Recorded data
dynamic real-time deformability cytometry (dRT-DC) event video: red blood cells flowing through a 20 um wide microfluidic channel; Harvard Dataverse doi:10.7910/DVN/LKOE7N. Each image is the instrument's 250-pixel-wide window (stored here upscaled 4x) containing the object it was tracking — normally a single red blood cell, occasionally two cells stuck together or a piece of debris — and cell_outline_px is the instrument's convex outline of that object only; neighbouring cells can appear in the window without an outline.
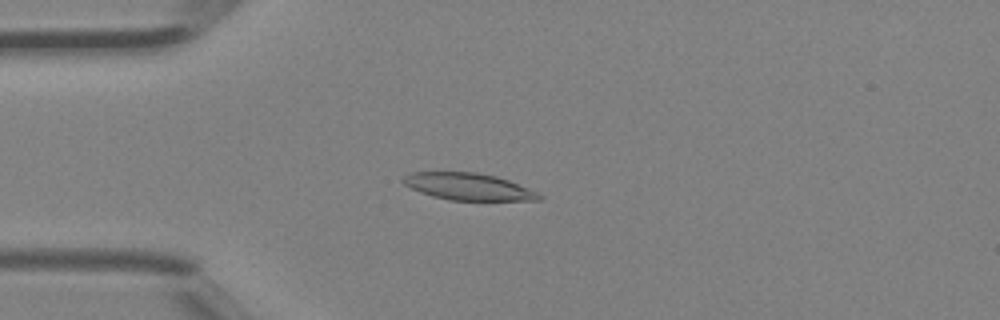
{"species": "Egyptian fruit bat (a non-hibernating species)", "species_latin": "Rousettus aegyptiacus", "temperature_condition": "room temperature", "stored_images_in_passage": 46, "camera_frame_rate_fps": 3000, "um_per_image_px": 0.085, "animal": {"sex": "female"}, "frame": {"image": 1, "passage_image": 12, "time_ms": 3.667, "image_size_px": [1000, 320], "cell_outline_px": [[544, 196], [540, 200], [448, 200], [432, 196], [420, 192], [404, 184], [400, 180], [404, 176], [412, 172], [476, 172], [496, 176], [508, 180], [540, 192]], "centroid_in_image_um": [39.83, 15.86], "position_along_channel_um": 45.2, "area_um2": 21.44}}
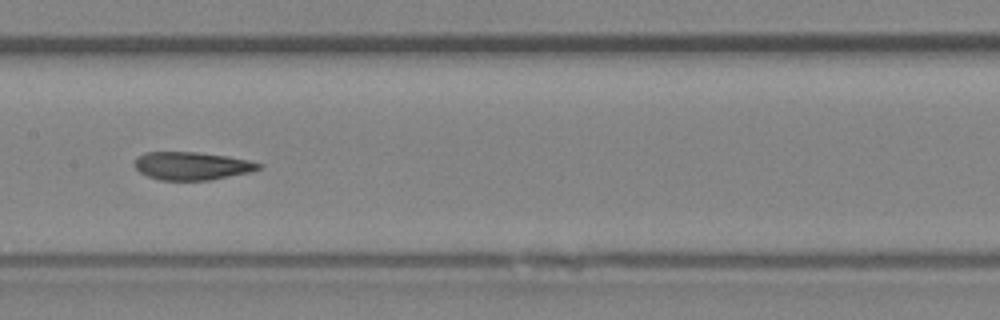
{"frame": {"image": 2, "passage_image": 23, "time_ms": 7.333, "image_size_px": [1000, 320], "cell_outline_px": [[264, 164], [260, 168], [252, 172], [208, 180], [160, 180], [148, 176], [140, 172], [132, 164], [136, 156], [144, 152], [196, 152], [228, 156], [248, 160]], "centroid_in_image_um": [16.29, 14.09], "position_along_channel_um": 191.1, "area_um2": 20.4}}
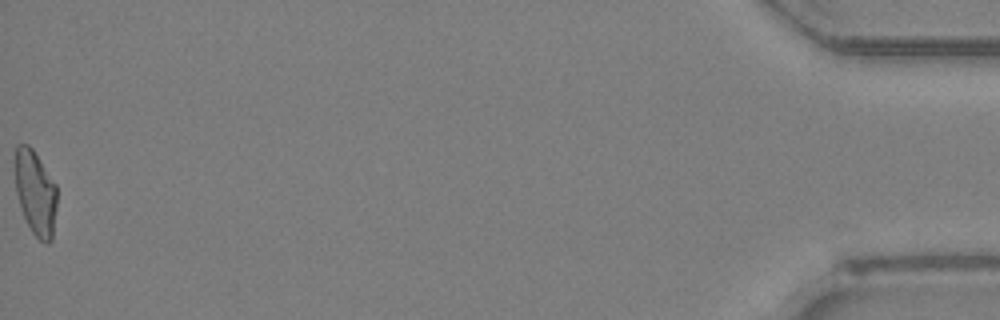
{"frame": {"image": 3, "passage_image": 46, "time_ms": 15.0, "image_size_px": [1000, 320], "cell_outline_px": [[56, 208], [52, 240], [48, 244], [44, 244], [32, 232], [24, 216], [16, 192], [16, 144], [28, 144], [32, 148], [56, 184]], "centroid_in_image_um": [3.03, 16.41], "position_along_channel_um": 432.2, "area_um2": 20.4}, "authors_computed_cell_mechanics": {"area_um2": 21.0681, "velocity_mm_per_s": 4.4895, "shape_relaxation_time_tau1_ms": null, "shape_relaxation_time_tau2_ms": 2.2951, "deformation_change_tau1": null, "deformation_change_tau2": 0.1063}}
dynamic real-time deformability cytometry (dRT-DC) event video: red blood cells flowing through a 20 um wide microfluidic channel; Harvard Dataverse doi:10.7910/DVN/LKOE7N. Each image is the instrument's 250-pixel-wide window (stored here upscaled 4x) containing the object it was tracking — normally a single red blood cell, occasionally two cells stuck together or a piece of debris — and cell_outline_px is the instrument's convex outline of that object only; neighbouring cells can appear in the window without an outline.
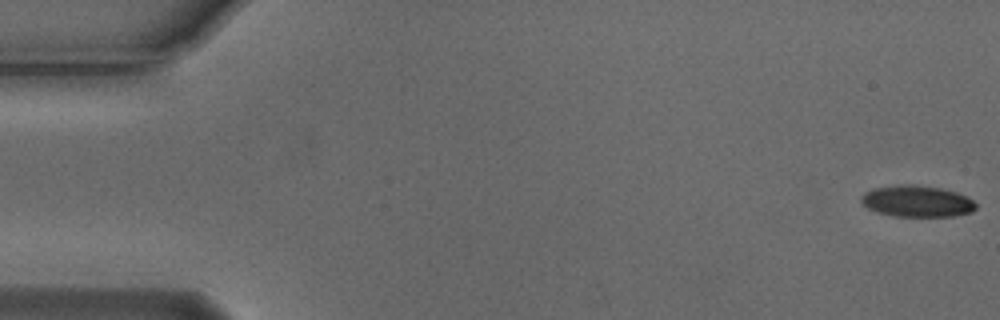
{"species": "Egyptian fruit bat (a non-hibernating species)", "species_latin": "Rousettus aegyptiacus", "temperature_condition": "cold", "stored_images_in_passage": 6, "camera_frame_rate_fps": 3000, "um_per_image_px": 0.085, "animal": {"sex": "male"}, "frame": {"image": 1, "passage_image": 1, "time_ms": 0.0, "image_size_px": [1000, 320], "cell_outline_px": [[976, 208], [972, 212], [952, 216], [896, 216], [876, 212], [868, 208], [860, 200], [860, 196], [864, 192], [872, 188], [904, 184], [916, 184], [940, 188], [956, 192], [968, 196], [976, 204]], "centroid_in_image_um": [77.93, 17.09], "position_along_channel_um": 7.1, "area_um2": 21.1}}
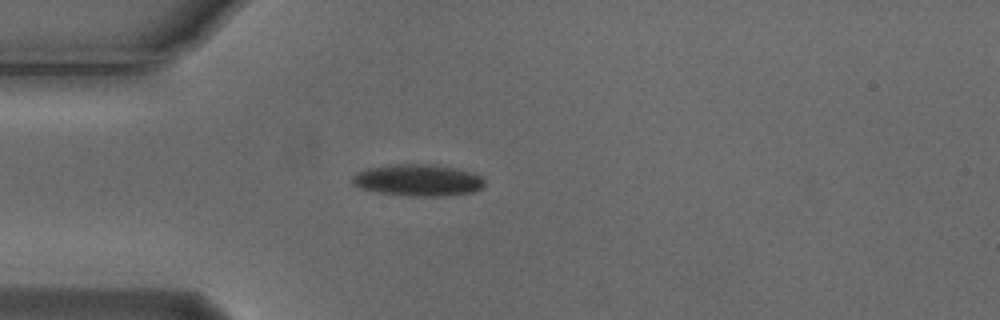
{"frame": {"image": 2, "passage_image": 5, "time_ms": 1.333, "image_size_px": [1000, 320], "cell_outline_px": [[484, 184], [480, 188], [472, 192], [444, 196], [408, 196], [376, 192], [360, 188], [352, 184], [352, 176], [368, 168], [392, 164], [428, 164], [456, 168], [472, 172], [480, 176], [484, 180]], "centroid_in_image_um": [35.51, 15.32], "position_along_channel_um": 49.5, "area_um2": 24.39}}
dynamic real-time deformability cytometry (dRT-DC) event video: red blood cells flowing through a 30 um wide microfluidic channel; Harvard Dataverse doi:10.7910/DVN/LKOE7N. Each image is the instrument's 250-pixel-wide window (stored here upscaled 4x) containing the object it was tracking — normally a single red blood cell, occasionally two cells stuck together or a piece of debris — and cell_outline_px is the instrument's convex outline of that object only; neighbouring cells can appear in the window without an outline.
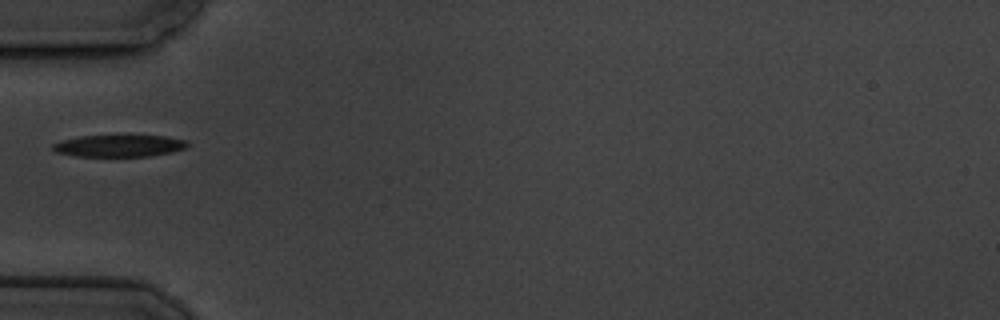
{"species": "common noctule bat (a hibernating species)", "species_latin": "Nyctalus noctula", "temperature_condition": "cold", "stored_images_in_passage": 2, "camera_frame_rate_fps": 3000, "um_per_image_px": 0.085, "animal": {"sex": "male", "body_mass_g": 19.5, "forearm_length_mm": 54.6}, "frame": {"image": 1, "passage_image": 1, "time_ms": 0.0, "image_size_px": [1000, 320], "cell_outline_px": [[188, 144], [184, 148], [172, 152], [148, 156], [76, 156], [56, 152], [52, 148], [52, 144], [64, 140], [80, 136], [164, 136], [188, 140]], "centroid_in_image_um": [10.13, 12.39], "position_along_channel_um": 74.9, "area_um2": 16.94}}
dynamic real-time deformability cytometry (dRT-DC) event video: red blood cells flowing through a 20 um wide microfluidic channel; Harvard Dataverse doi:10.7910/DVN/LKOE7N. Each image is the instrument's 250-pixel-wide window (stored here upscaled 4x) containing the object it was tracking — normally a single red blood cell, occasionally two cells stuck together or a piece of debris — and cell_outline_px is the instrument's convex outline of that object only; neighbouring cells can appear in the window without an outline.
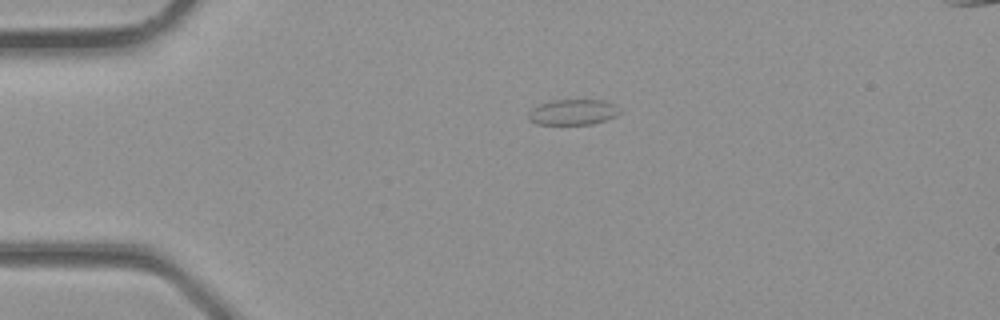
{"species": "common noctule bat (a hibernating species)", "species_latin": "Nyctalus noctula", "temperature_condition": "room temperature", "stored_images_in_passage": 2, "segment_of_instrument_passage": [2, 2], "camera_frame_rate_fps": 3000, "um_per_image_px": 0.085, "animal": {"sex": "male", "body_mass_g": 23.1, "forearm_length_mm": 52.7}, "frame": {"image": 1, "passage_image": 2, "time_ms": 0.333, "image_size_px": [1000, 320], "cell_outline_px": [[620, 112], [616, 116], [608, 120], [592, 124], [536, 124], [528, 120], [528, 112], [532, 108], [540, 104], [552, 100], [604, 100], [612, 104]], "centroid_in_image_um": [48.66, 9.54], "position_along_channel_um": 36.3, "area_um2": 13.58}}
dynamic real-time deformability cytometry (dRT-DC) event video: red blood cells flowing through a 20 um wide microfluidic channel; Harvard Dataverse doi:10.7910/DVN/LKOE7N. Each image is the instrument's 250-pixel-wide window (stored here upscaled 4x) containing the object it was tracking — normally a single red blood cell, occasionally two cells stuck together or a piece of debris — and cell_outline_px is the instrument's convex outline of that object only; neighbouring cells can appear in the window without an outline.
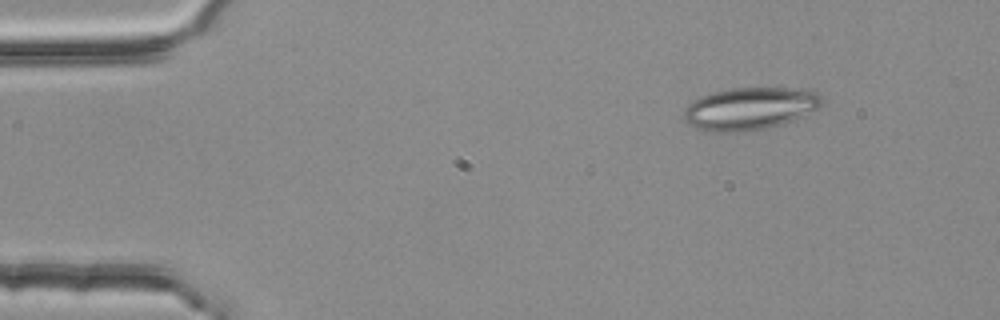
{"species": "common noctule bat (a hibernating species)", "species_latin": "Nyctalus noctula", "temperature_condition": "room temperature", "stored_images_in_passage": 3, "camera_frame_rate_fps": 3000, "um_per_image_px": 0.085, "animal": {"sex": "female", "body_mass_g": 25.1}, "frame": {"image": 1, "passage_image": 1, "time_ms": 0.0, "image_size_px": [1000, 320], "cell_outline_px": [[824, 104], [820, 108], [792, 120], [780, 124], [764, 128], [736, 132], [712, 132], [696, 128], [684, 120], [684, 112], [688, 104], [700, 96], [712, 92], [732, 88], [792, 88], [816, 92], [824, 96]], "centroid_in_image_um": [63.76, 9.22], "position_along_channel_um": 21.2, "area_um2": 34.1}}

[TASK DESCRIPTION]
Quote the preceding records in their entirety, excluding every picture.

[SOLUTION FOR THIS TASK]
dynamic real-time deformability cytometry (dRT-DC) event video: red blood cells flowing through a 20 um wide microfluidic channel; Harvard Dataverse doi:10.7910/DVN/LKOE7N. Each image is the instrument's 250-pixel-wide window (stored here upscaled 4x) containing the object it was tracking — normally a single red blood cell, occasionally two cells stuck together or a piece of debris — and cell_outline_px is the instrument's convex outline of that object only; neighbouring cells can appear in the window without an outline.
{"species": "Egyptian fruit bat (a non-hibernating species)", "species_latin": "Rousettus aegyptiacus", "temperature_condition": "room temperature", "stored_images_in_passage": 46, "camera_frame_rate_fps": 3000, "um_per_image_px": 0.085, "animal": {"sex": "female"}, "frame": {"image": 1, "passage_image": 12, "time_ms": 3.667, "image_size_px": [1000, 320], "cell_outline_px": [[544, 196], [540, 200], [448, 200], [432, 196], [420, 192], [404, 184], [400, 180], [404, 176], [412, 172], [476, 172], [496, 176], [508, 180], [540, 192]], "centroid_in_image_um": [39.83, 15.86], "position_along_channel_um": 45.2, "area_um2": 21.44}}
{"frame": {"image": 2, "passage_image": 23, "time_ms": 7.333, "image_size_px": [1000, 320], "cell_outline_px": [[264, 164], [260, 168], [252, 172], [208, 180], [160, 180], [148, 176], [140, 172], [132, 164], [136, 156], [144, 152], [196, 152], [228, 156], [248, 160]], "centroid_in_image_um": [16.29, 14.09], "position_along_channel_um": 191.1, "area_um2": 20.4}}
{"frame": {"image": 3, "passage_image": 46, "time_ms": 15.0, "image_size_px": [1000, 320], "cell_outline_px": [[56, 208], [52, 240], [48, 244], [44, 244], [32, 232], [24, 216], [16, 192], [16, 144], [28, 144], [32, 148], [56, 184]], "centroid_in_image_um": [3.03, 16.41], "position_along_channel_um": 432.2, "area_um2": 20.4}, "authors_computed_cell_mechanics": {"area_um2": 21.0681, "velocity_mm_per_s": 4.4895, "shape_relaxation_time_tau1_ms": null, "shape_relaxation_time_tau2_ms": 2.2951, "deformation_change_tau1": null, "deformation_change_tau2": 0.1063}}
dynamic real-time deformability cytometry (dRT-DC) event video: red blood cells flowing through a 20 um wide microfluidic channel; Harvard Dataverse doi:10.7910/DVN/LKOE7N. Each image is the instrument's 250-pixel-wide window (stored here upscaled 4x) containing the object it was tracking — normally a single red blood cell, occasionally two cells stuck together or a piece of debris — and cell_outline_px is the instrument's convex outline of that object only; neighbouring cells can appear in the window without an outline.
{"species": "Egyptian fruit bat (a non-hibernating species)", "species_latin": "Rousettus aegyptiacus", "temperature_condition": "cold", "stored_images_in_passage": 6, "camera_frame_rate_fps": 3000, "um_per_image_px": 0.085, "animal": {"sex": "male"}, "frame": {"image": 1, "passage_image": 1, "time_ms": 0.0, "image_size_px": [1000, 320], "cell_outline_px": [[976, 208], [972, 212], [952, 216], [896, 216], [876, 212], [868, 208], [860, 200], [860, 196], [864, 192], [872, 188], [904, 184], [916, 184], [940, 188], [956, 192], [968, 196], [976, 204]], "centroid_in_image_um": [77.93, 17.09], "position_along_channel_um": 7.1, "area_um2": 21.1}}
{"frame": {"image": 2, "passage_image": 5, "time_ms": 1.333, "image_size_px": [1000, 320], "cell_outline_px": [[484, 184], [480, 188], [472, 192], [444, 196], [408, 196], [376, 192], [360, 188], [352, 184], [352, 176], [368, 168], [392, 164], [428, 164], [456, 168], [472, 172], [480, 176], [484, 180]], "centroid_in_image_um": [35.51, 15.32], "position_along_channel_um": 49.5, "area_um2": 24.39}}
dynamic real-time deformability cytometry (dRT-DC) event video: red blood cells flowing through a 30 um wide microfluidic channel; Harvard Dataverse doi:10.7910/DVN/LKOE7N. Each image is the instrument's 250-pixel-wide window (stored here upscaled 4x) containing the object it was tracking — normally a single red blood cell, occasionally two cells stuck together or a piece of debris — and cell_outline_px is the instrument's convex outline of that object only; neighbouring cells can appear in the window without an outline.
{"species": "common noctule bat (a hibernating species)", "species_latin": "Nyctalus noctula", "temperature_condition": "cold", "stored_images_in_passage": 2, "camera_frame_rate_fps": 3000, "um_per_image_px": 0.085, "animal": {"sex": "male", "body_mass_g": 19.5, "forearm_length_mm": 54.6}, "frame": {"image": 1, "passage_image": 1, "time_ms": 0.0, "image_size_px": [1000, 320], "cell_outline_px": [[188, 144], [184, 148], [172, 152], [148, 156], [76, 156], [56, 152], [52, 148], [52, 144], [64, 140], [80, 136], [164, 136], [188, 140]], "centroid_in_image_um": [10.13, 12.39], "position_along_channel_um": 74.9, "area_um2": 16.94}}
dynamic real-time deformability cytometry (dRT-DC) event video: red blood cells flowing through a 20 um wide microfluidic channel; Harvard Dataverse doi:10.7910/DVN/LKOE7N. Each image is the instrument's 250-pixel-wide window (stored here upscaled 4x) containing the object it was tracking — normally a single red blood cell, occasionally two cells stuck together or a piece of debris — and cell_outline_px is the instrument's convex outline of that object only; neighbouring cells can appear in the window without an outline.
{"species": "common noctule bat (a hibernating species)", "species_latin": "Nyctalus noctula", "temperature_condition": "room temperature", "stored_images_in_passage": 2, "segment_of_instrument_passage": [2, 2], "camera_frame_rate_fps": 3000, "um_per_image_px": 0.085, "animal": {"sex": "male", "body_mass_g": 23.1, "forearm_length_mm": 52.7}, "frame": {"image": 1, "passage_image": 2, "time_ms": 0.333, "image_size_px": [1000, 320], "cell_outline_px": [[620, 112], [616, 116], [608, 120], [592, 124], [536, 124], [528, 120], [528, 112], [532, 108], [540, 104], [552, 100], [604, 100], [612, 104]], "centroid_in_image_um": [48.66, 9.54], "position_along_channel_um": 36.3, "area_um2": 13.58}}
dynamic real-time deformability cytometry (dRT-DC) event video: red blood cells flowing through a 20 um wide microfluidic channel; Harvard Dataverse doi:10.7910/DVN/LKOE7N. Each image is the instrument's 250-pixel-wide window (stored here upscaled 4x) containing the object it was tracking — normally a single red blood cell, occasionally two cells stuck together or a piece of debris — and cell_outline_px is the instrument's convex outline of that object only; neighbouring cells can appear in the window without an outline.
{"species": "common noctule bat (a hibernating species)", "species_latin": "Nyctalus noctula", "temperature_condition": "room temperature", "stored_images_in_passage": 3, "camera_frame_rate_fps": 3000, "um_per_image_px": 0.085, "animal": {"sex": "female", "body_mass_g": 25.1}, "frame": {"image": 1, "passage_image": 1, "time_ms": 0.0, "image_size_px": [1000, 320], "cell_outline_px": [[824, 104], [820, 108], [792, 120], [780, 124], [764, 128], [736, 132], [712, 132], [696, 128], [684, 120], [684, 112], [688, 104], [700, 96], [712, 92], [732, 88], [792, 88], [816, 92], [824, 96]], "centroid_in_image_um": [63.76, 9.22], "position_along_channel_um": 21.2, "area_um2": 34.1}}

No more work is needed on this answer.